Industri tekstil dan produk tekstil (TPT) Indonesia, yang merupakan kontributor signifikan bagi perekonomian nasional, sedang menghadapi tantangan kritis dalam menarik investasi, terutama pada lini produksi poliester yang sangat penting. Menurut Asosiasi Produsen Serat dan Benang Filamen Indonesia (APSyFI), potensi pertumbuhan industri terhambat oleh regulasi yang tidak jelas dan tidak konsisten, yang telah menghambat beberapa rencana investasi, termasuk dari pemain besar seperti Tongkun Group dari China.
Redma G. Wirawasta, Ketua Umum APSyFI, menyatakan keprihatinannya atas penundaan investasi Tongkun Group dalam bahan baku poliester, dan menekankan perlunya kepastian regulasi jangka panjang untuk menjaga kelangsungan operasional bisnis secara efektif. Sentimen ini mencerminkan pandangan lebih luas di dalam industri, di mana ketidakpastian regulasi telah menghalangi calon investor, meskipun ada proyeksi optimis untuk pertumbuhan sektor fashion domestik.
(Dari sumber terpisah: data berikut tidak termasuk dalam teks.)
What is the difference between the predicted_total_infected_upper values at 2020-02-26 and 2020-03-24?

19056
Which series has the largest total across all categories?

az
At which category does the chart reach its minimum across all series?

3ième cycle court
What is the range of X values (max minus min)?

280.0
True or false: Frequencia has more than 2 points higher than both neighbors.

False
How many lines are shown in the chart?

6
Menteri Perindustrian Agus Gumiwang Kartasasmita menyoroti bahwa industri fashion Indonesia siap untuk tumbuh, dengan proyeksi ekspansi pada tingkat tahunan rata-rata 4,26% hingga 2029, mencapai nilai pasar sebesar $9,6 miliar. Dengan tenaga kerja melebihi 1,6 juta orang, industri ini memiliki potensi besar untuk berkembang dan memberikan kontribusi signifikan bagi perekonomian nasional.
Meskipun angka-angka ini menjanjikan, para pemangku kepentingan industri menekankan perlunya reformasi regulasi yang mendesak untuk menciptakan lingkungan yang kondusif bagi investasi. Persepsi bahwa industri tekstil Indonesia adalah 'industri senja' harus dilawan dan digantikan dengan narasi yang menekankan inovasi, keberlanjutan, dan daya saing di panggung global.
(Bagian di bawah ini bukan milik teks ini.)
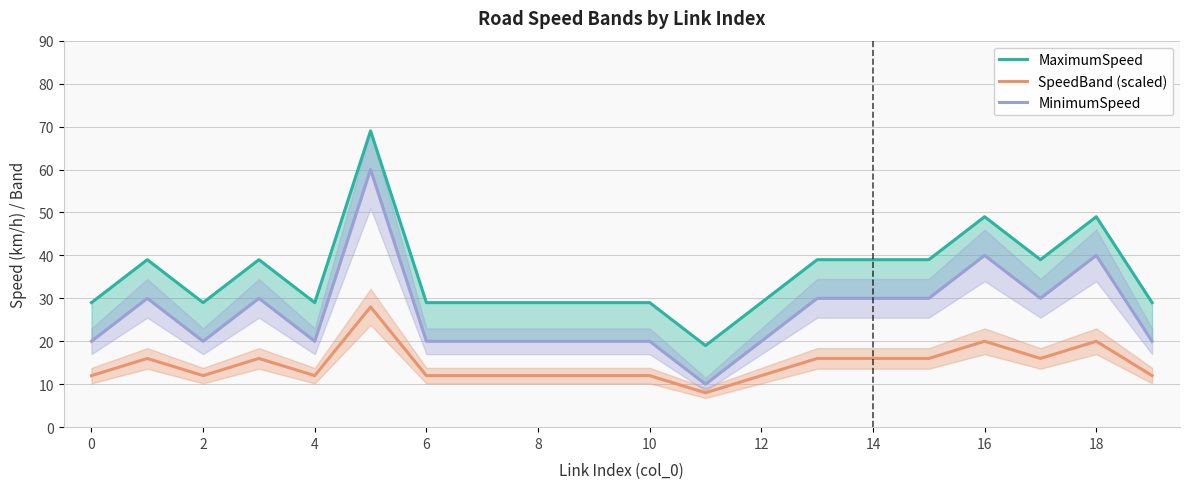

Is this an area chart (filled region under the line)?

No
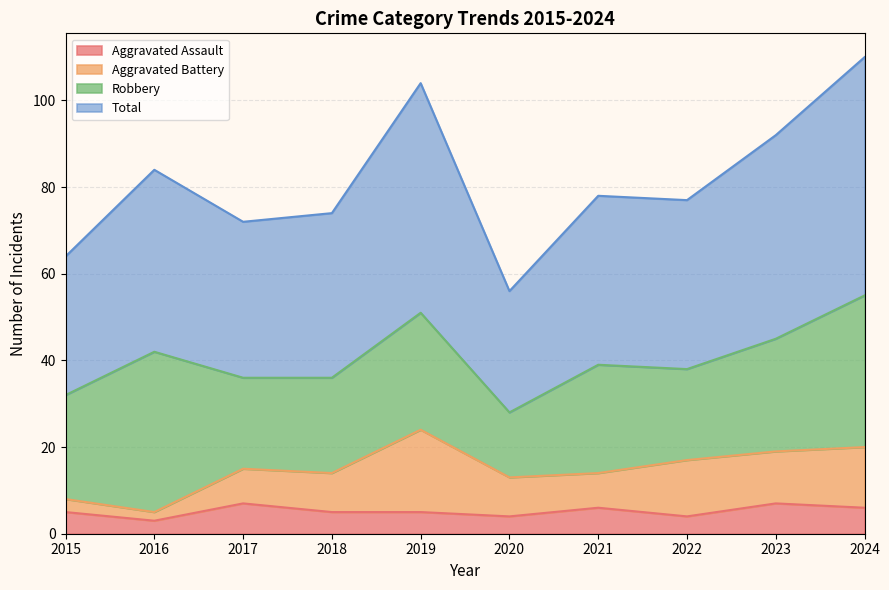

What are all the series names shown in the legend?

Aggravated Assault, Aggravated Battery, Robbery, Total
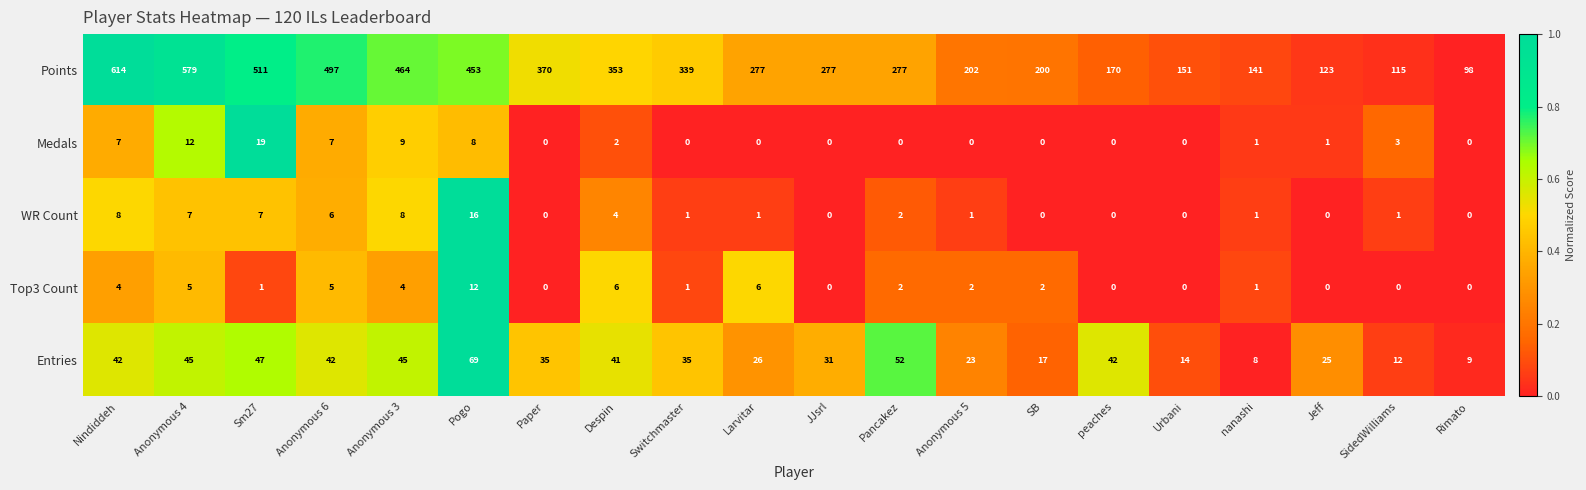

How many distinct data groups are displayed?

5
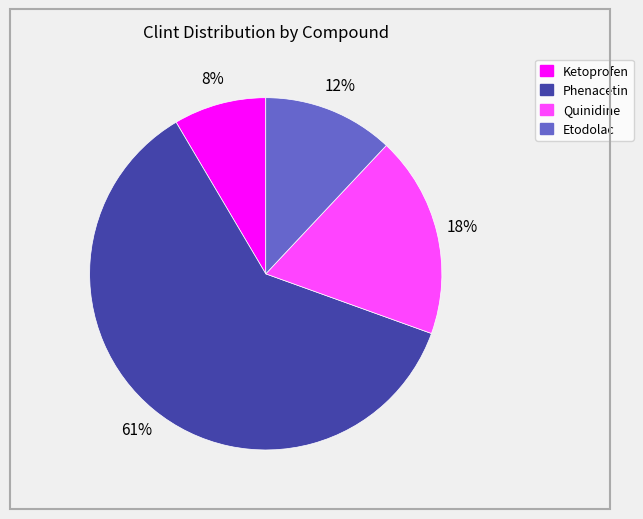

Is it true that Quinidine is 18% of the pie?

True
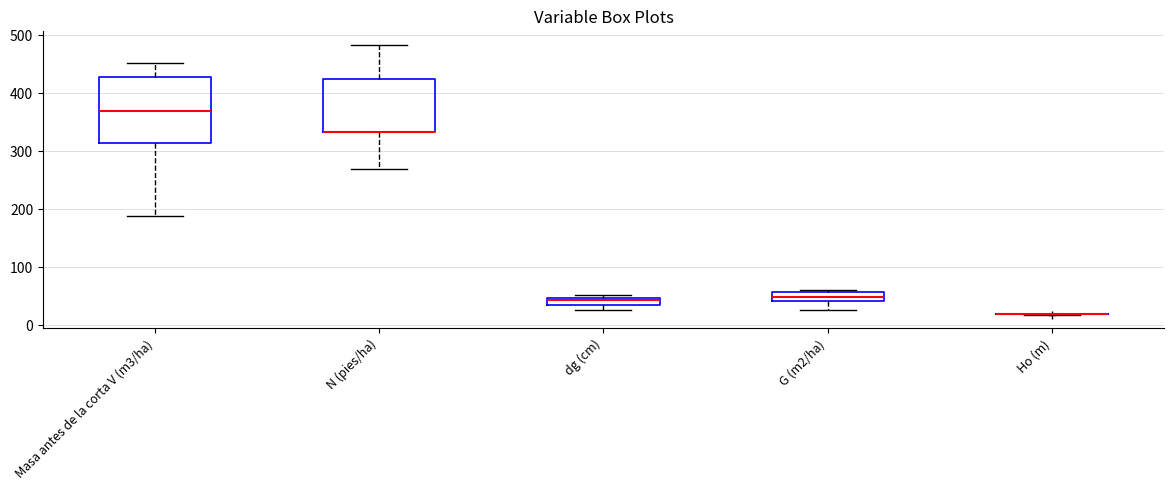

Where does the upper whisker of the box for N (pies/ha) end on the y-axis? The values are not printed on the chart, so give them approximately, as read against the axis.

480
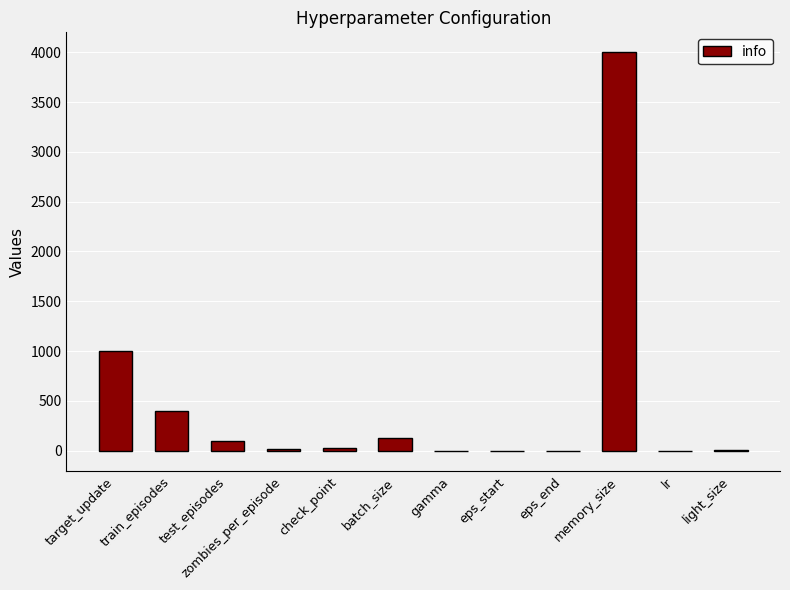

What is the sum of all values?

5676.0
Data ekspor dari kuartal pertama tahun ini menunjukkan peningkatan yang moderat sebesar 0,19% dalam nilai ekspor industri tekstil domestik, yang menunjukkan ketahanan industri di tengah tantangan regulasi. Namun, pertumbuhan yang berkelanjutan dan memanfaatkan peluang yang muncul akan sangat bergantung pada kemampuan pemerintah untuk menyediakan kebijakan yang jelas, konsisten, dan mendukung.
Sebagai tanggapan terhadap tantangan ini, pelaku industri kreatif di Indonesia didorong untuk memanfaatkan peluang untuk menegaskan diri di pasar domestik, memanfaatkan keahlian lokal dan kekayaan budaya untuk bersaing secara efektif melawan produk impor. Posisi strategis ini tidak hanya mendorong pertumbuhan ekonomi tetapi juga meningkatkan peran Indonesia sebagai pusat regional untuk manufaktur dan inovasi tekstil.
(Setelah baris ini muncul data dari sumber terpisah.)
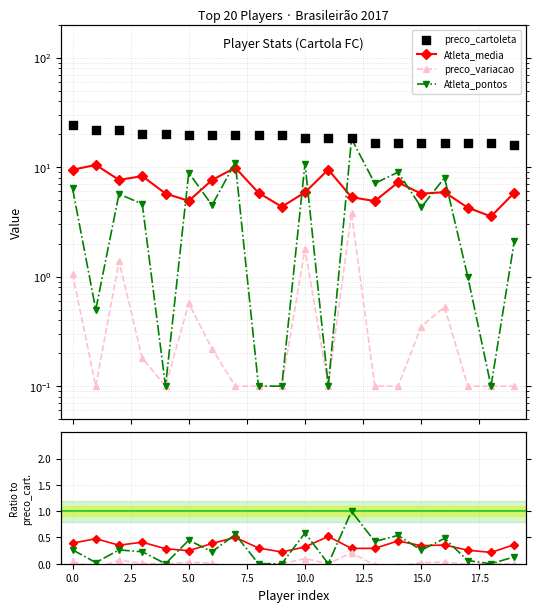

What are all the series names shown in the legend?

Atleta_media, preco_variacao, Atleta_pontos, preco_cartoleta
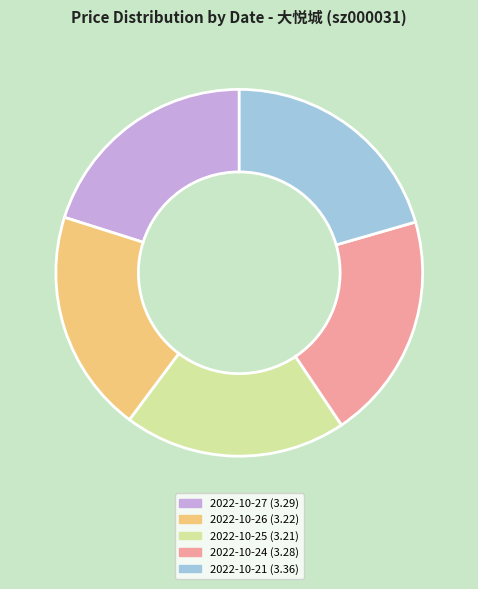

Is there a majority slice in this chart?

No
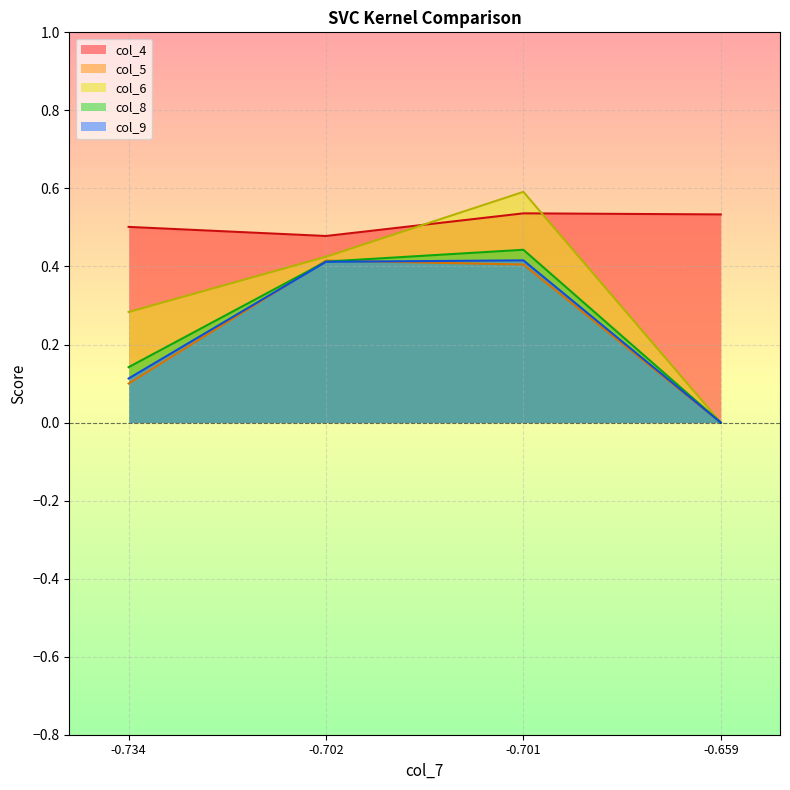

Count the col_8 values in the range 0 to 1.

4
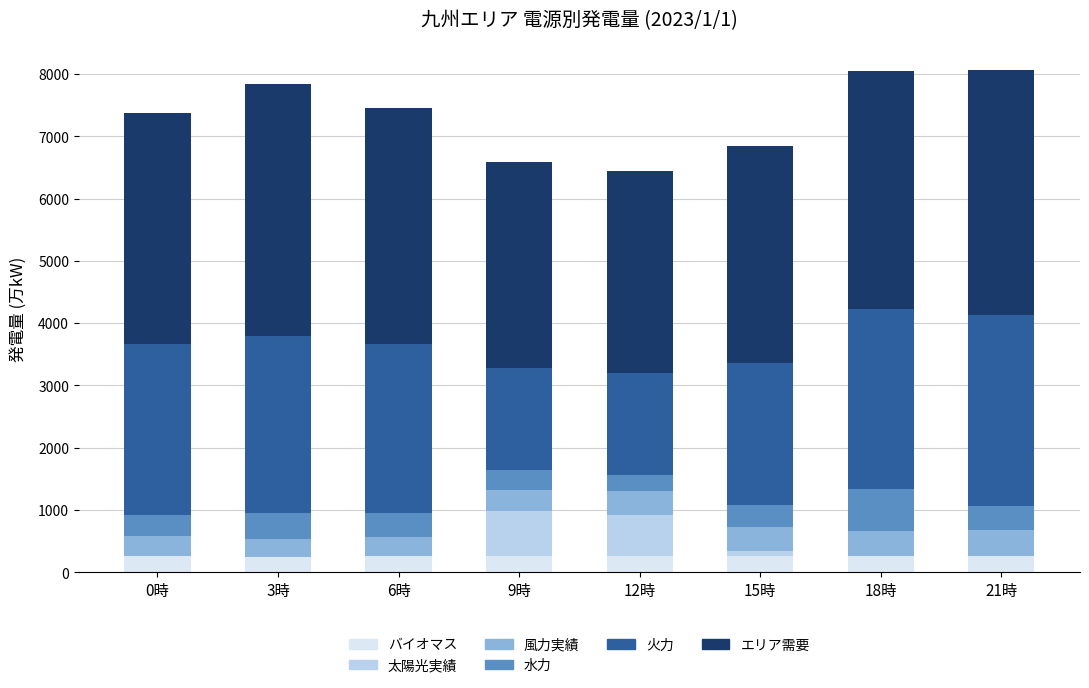

The value of バイオマス at 9時 is 263. True or false?

True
Ke depan, pemangku kepentingan di seluruh industri, termasuk badan pemerintah, asosiasi industri, dan investor swasta, harus bekerja sama secara erat untuk merampingkan kerangka kerja regulasi, mengatasi hambatan birokrasi, dan menarik investasi yang diperlukan untuk mendorong industri tekstil Indonesia ke era baru kemakmuran dan keberlanjutan. Dengan melakukan hal ini, Indonesia dapat mewujudkan potensinya sebagai kekuatan besar di pasar tekstil global, memastikan pertumbuhan jangka panjang dan kemakmuran bagi rakyatnya.